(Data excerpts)
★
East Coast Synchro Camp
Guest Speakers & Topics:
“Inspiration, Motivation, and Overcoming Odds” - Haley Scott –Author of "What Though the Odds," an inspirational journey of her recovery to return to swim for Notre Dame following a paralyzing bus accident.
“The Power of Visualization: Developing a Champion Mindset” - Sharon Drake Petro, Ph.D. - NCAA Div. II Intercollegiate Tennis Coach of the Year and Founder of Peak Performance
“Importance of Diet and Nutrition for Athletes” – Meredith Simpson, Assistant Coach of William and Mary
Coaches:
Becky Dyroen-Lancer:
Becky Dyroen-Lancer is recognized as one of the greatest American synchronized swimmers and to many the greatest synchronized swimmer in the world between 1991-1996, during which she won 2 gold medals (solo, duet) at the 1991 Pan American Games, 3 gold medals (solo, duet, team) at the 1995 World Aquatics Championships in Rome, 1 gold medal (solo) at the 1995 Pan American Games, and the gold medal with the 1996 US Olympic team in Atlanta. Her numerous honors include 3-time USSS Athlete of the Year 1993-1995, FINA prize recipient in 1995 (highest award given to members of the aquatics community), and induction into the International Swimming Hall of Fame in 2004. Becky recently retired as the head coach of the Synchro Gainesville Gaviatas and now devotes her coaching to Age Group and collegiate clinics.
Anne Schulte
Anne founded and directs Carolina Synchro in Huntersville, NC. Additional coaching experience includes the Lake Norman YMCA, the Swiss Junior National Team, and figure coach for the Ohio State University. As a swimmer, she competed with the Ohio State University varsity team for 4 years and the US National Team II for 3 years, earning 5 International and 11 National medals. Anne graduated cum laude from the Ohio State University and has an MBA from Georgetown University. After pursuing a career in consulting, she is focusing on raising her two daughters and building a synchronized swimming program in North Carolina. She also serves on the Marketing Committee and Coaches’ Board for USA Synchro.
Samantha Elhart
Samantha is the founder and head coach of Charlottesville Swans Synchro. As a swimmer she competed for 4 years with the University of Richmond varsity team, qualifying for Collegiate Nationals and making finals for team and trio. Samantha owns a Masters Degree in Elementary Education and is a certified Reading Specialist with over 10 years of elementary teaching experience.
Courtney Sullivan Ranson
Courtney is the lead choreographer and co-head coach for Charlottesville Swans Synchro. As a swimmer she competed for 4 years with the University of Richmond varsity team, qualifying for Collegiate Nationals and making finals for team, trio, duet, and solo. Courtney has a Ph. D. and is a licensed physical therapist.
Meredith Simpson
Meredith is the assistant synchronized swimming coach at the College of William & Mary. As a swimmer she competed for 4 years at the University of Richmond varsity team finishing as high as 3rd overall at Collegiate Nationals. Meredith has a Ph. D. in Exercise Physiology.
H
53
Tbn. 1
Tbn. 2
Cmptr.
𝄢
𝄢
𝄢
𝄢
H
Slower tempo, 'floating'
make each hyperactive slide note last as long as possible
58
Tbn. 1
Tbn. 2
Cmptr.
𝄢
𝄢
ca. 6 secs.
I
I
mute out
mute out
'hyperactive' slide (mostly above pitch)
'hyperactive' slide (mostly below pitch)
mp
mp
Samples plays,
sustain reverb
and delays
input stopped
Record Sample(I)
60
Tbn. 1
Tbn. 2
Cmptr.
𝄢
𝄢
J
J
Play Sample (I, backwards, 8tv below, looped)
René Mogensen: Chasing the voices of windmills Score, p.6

§ **What this task involves**:
Number of lines above with the word "Lancer": state it alone.

§ **Solved problem**:
2